Vergangene Woche wurde zudem ein Schreiben des renommierten Medienanwalts Peter Raue öffentlich, in dem Raue der Senatskanzlei Verstöße gegen die DFFB-Geschäftsordnung vorstößt. Nach dieser dürfen Kuratoriumsmitglieder nicht in geschäftlichen Beziehungen mit der DFFB stehen, eine Vorschrift die gerade dazu dient, die Eigeninteressen von Förderern und Fernsehsendern aus der DFFB herauszuhalten. Auch das Verfahren selbst, so Raue, sei »eklatant rechtswidrig«.

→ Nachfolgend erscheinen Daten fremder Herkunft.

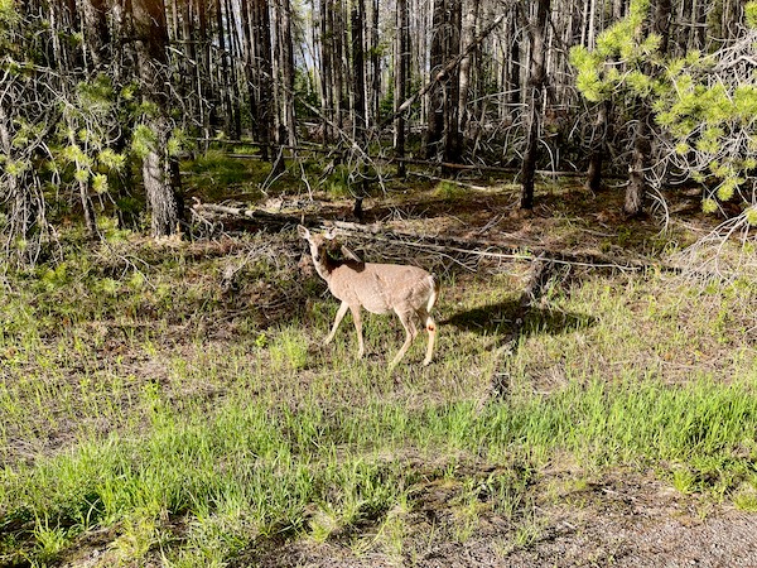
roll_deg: -0.4
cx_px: 378
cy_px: 284
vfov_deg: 53.1
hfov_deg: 67.3
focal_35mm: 26
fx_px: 569
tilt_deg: -15.9
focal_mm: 5.1
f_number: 1.6
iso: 32
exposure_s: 1/461
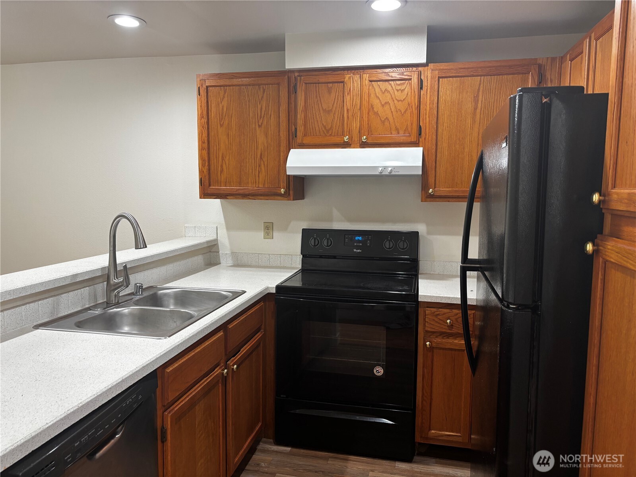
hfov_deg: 67.3
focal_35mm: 26
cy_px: 238
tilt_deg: -6.9
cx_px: 318
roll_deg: -0.9
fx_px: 478
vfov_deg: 53.1
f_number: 1.6
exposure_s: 1/60
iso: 100
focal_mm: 5.96
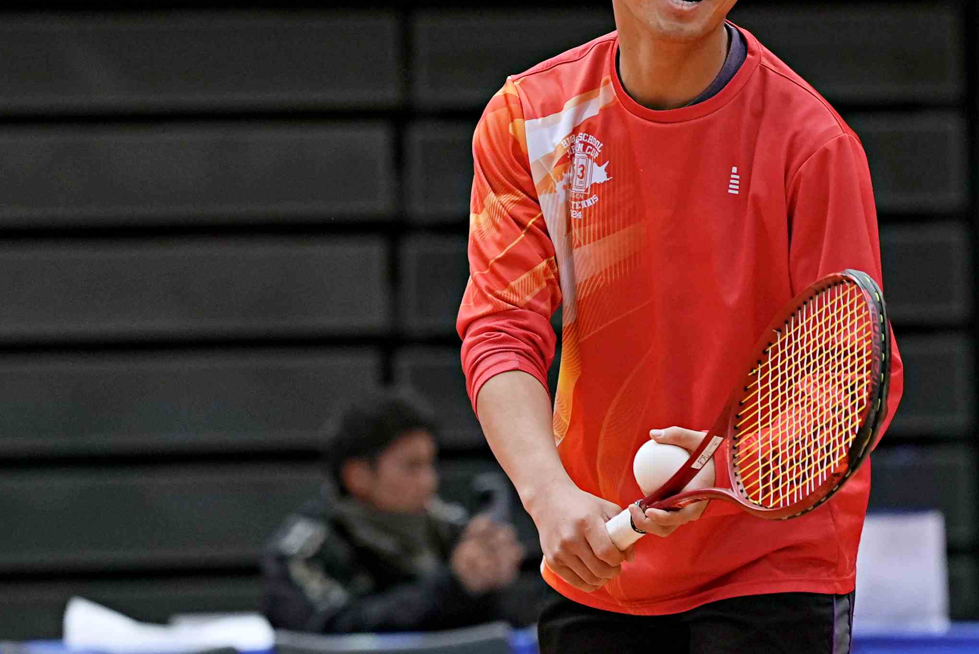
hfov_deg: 4.9
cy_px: 196
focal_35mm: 417
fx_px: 11349
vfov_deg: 3.3
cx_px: 703
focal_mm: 144
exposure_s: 1/400
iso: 1000
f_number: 2.8
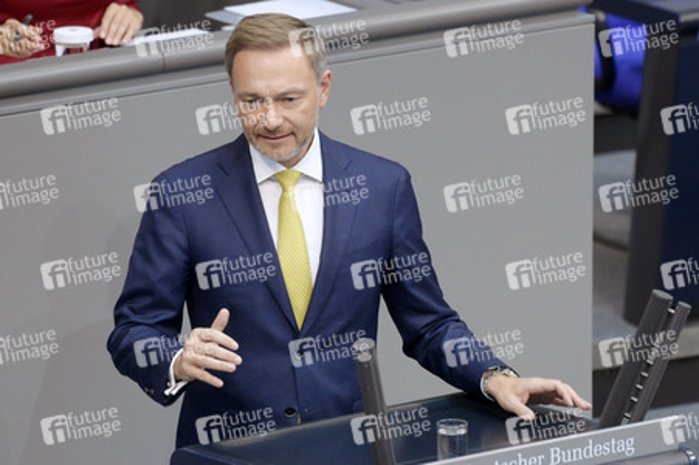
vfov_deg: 3.5
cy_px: 232
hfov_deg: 5.3
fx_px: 7567
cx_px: 350
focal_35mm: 390
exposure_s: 1/320
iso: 8000
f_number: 6.3
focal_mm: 390
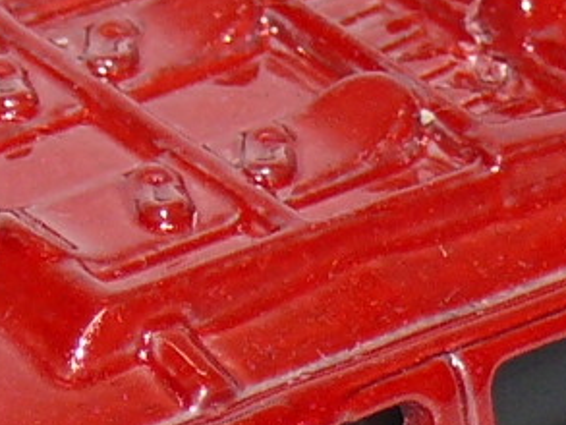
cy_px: 452
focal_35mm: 563
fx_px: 9209
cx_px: 284
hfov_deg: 3.5
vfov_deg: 2.6
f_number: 4
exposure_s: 1/30
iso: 100
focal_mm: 13.5
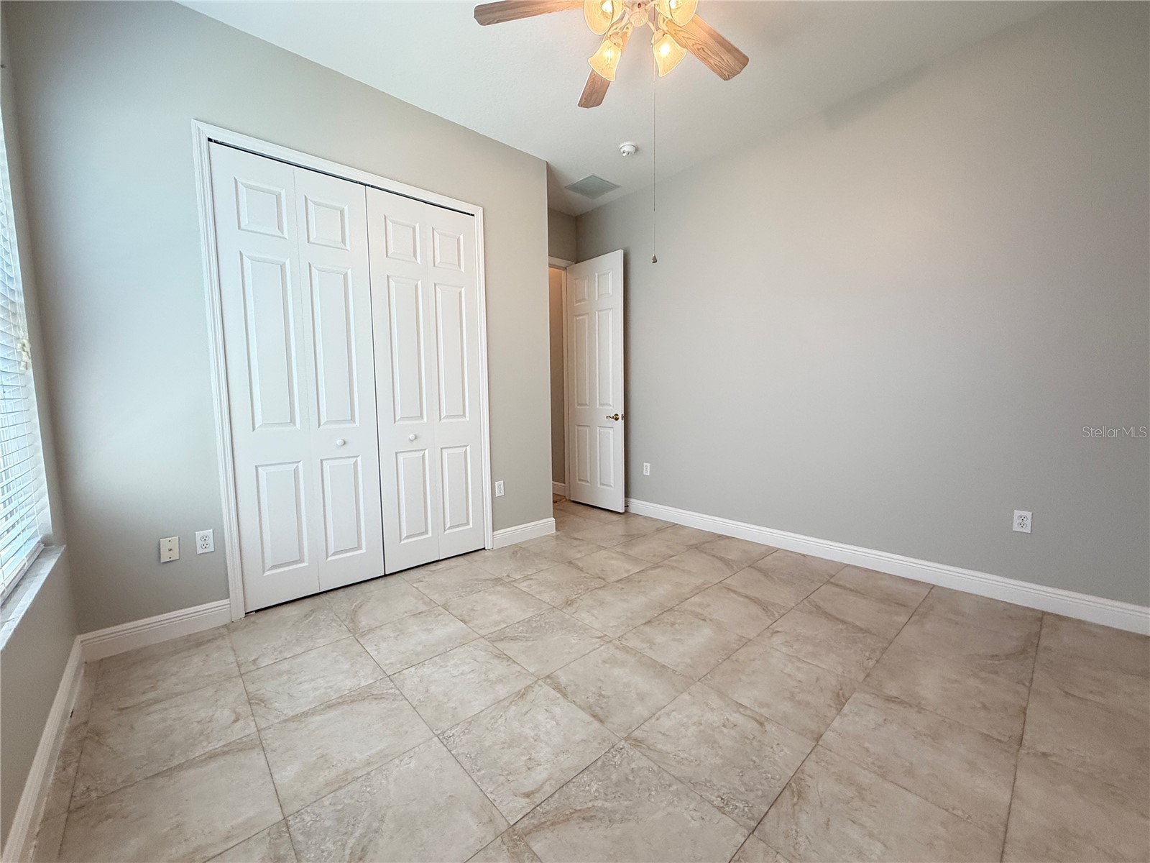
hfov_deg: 102.1
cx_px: 575
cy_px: 432
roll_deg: +0.8
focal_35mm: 14
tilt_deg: -4.7
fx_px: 465
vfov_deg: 85.7
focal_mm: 2.22
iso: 320
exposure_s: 1/60
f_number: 2.2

Pragmatismus oder Idealismus – das ist also an der DFFB gar nicht so sehr die Frage. Sondern es geht um klare Spielregeln und um Unabhängigkeit. Die wünschen auch renommierte Filmemacher der DFFB. »Es wäre ein Leichtes, die Interessen der Studenten zu berücksichtigen und zwei stimmberechtigte Studentenvertreter in das Kuratorium zu berufen. Das würde jedem zukünftigen Direktor eine ganz andere Legitimität verleihen«, sagt etwa der Produzent Florian Körner von Gustorf, der unter anderem alle Filme des bekanntesten jüngeren deutschen Regisseurs Christian Petzold (Barbara, Phoenix) produziert hat, »Ich wünsche mir eine DFFB-Ausbildung, die den Studenten den Markt nahebringt und in der sie ihr Talent erkennen und stärken können«, um »aus einer künstlerischen Stärke heraus« Filme zu machen. Auch Regiedozent Andres Veiel betont auf Nachfrage: »Die DFFB ist eine Ausnahmeschule voller Freiheit ... den Eigensinn der DFFB muss man bewahren und stärken. Dieser Gedanke einer Akademie ist an Bedeutung nicht zu überschätzen.«
Das sieht Katinka Narjes wie ihre Kommilitonen ähnlich: »Es geht um unsere DFFB-Identität. Diese Identität kann nur im Konsens mit uns, nicht gegen uns entwickelt werden.« Die Verantwortung für die Krise sieht nicht nur sie »beim aufsichtführenden Gremium«, dem Kuratorium.